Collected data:
----

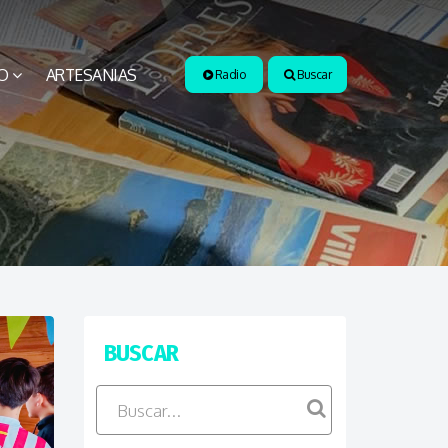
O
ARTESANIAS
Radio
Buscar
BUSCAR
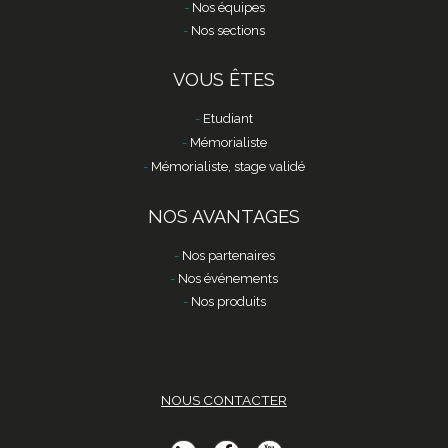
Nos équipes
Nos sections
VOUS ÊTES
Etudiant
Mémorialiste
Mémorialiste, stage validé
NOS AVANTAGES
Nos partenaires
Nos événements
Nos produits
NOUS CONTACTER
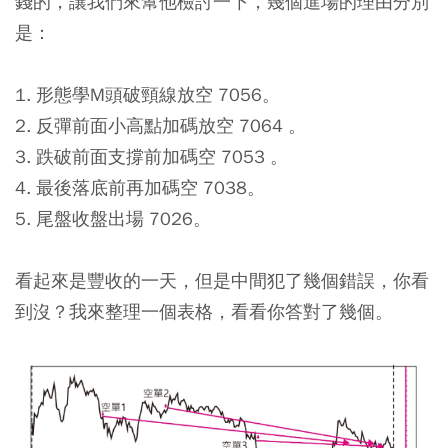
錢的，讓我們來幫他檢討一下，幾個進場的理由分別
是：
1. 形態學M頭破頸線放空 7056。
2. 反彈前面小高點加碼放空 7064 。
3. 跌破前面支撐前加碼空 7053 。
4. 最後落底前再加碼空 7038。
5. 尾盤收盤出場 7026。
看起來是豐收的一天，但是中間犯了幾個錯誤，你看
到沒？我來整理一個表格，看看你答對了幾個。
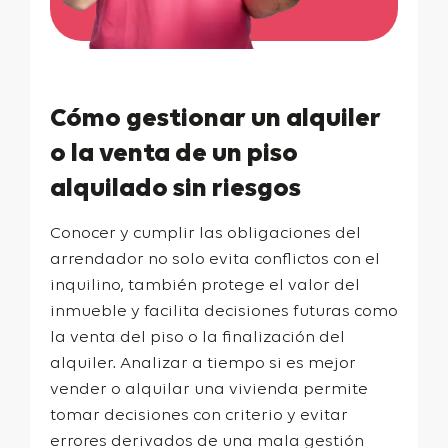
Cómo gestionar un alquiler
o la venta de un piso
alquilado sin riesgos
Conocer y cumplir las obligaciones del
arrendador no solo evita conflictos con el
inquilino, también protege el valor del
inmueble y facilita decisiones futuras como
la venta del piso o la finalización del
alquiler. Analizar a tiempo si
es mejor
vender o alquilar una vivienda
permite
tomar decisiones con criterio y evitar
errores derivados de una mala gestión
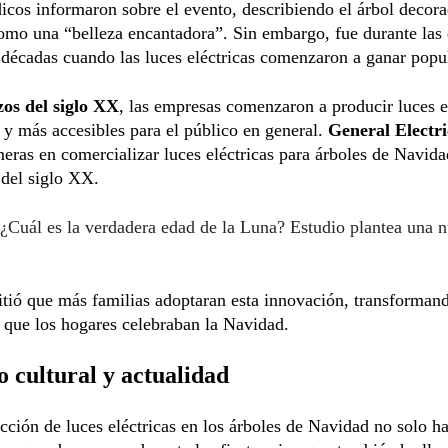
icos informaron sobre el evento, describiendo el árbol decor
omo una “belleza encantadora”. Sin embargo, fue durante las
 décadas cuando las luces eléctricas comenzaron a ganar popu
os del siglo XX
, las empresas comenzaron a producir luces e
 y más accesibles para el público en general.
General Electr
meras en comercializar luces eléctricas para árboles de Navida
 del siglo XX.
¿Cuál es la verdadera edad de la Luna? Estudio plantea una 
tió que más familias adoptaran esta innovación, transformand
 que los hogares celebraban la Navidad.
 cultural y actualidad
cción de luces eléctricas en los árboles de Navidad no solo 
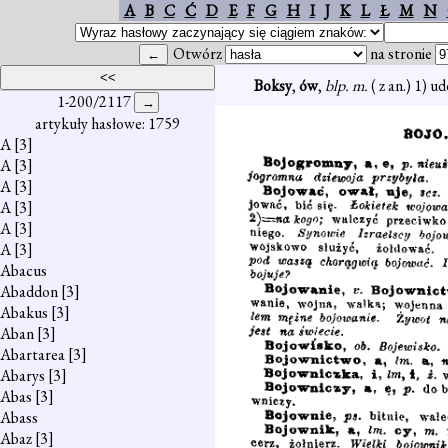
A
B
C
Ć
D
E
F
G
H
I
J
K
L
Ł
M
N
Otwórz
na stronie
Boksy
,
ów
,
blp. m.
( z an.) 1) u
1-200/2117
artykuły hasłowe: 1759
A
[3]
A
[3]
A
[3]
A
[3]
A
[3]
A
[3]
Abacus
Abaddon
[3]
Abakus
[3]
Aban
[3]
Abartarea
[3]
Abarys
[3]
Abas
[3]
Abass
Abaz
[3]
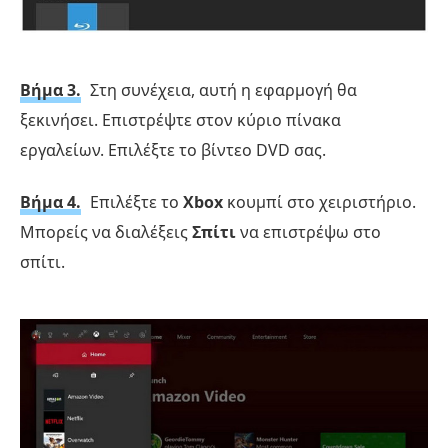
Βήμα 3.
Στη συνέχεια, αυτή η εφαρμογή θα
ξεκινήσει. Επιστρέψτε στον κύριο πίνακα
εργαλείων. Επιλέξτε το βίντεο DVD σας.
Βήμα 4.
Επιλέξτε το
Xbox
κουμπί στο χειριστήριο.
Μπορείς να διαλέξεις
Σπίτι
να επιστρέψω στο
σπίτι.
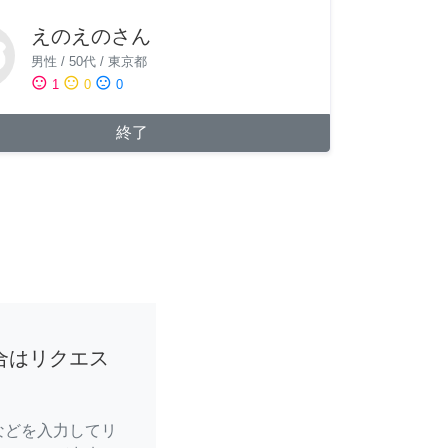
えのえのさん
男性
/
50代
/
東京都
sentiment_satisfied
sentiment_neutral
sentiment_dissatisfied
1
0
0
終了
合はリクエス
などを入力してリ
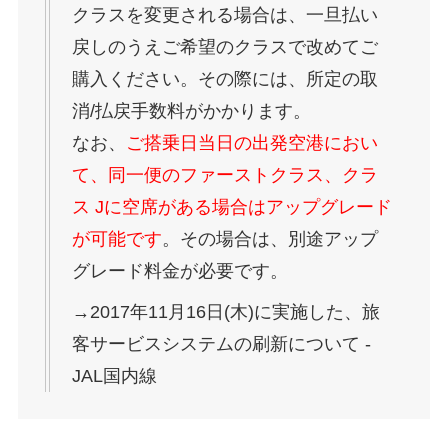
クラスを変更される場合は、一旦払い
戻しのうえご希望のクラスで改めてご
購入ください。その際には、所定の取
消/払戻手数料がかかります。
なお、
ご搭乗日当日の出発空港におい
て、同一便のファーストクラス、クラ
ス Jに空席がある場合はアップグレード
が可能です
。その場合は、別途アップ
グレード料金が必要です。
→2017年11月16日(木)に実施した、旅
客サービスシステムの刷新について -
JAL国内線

----

EXERCISE DESCRIPTION: Gather from the records above every line containing the string "venta".

ANSWER FOR THE TASK:
o la venta de un piso
la venta del piso o la finalización del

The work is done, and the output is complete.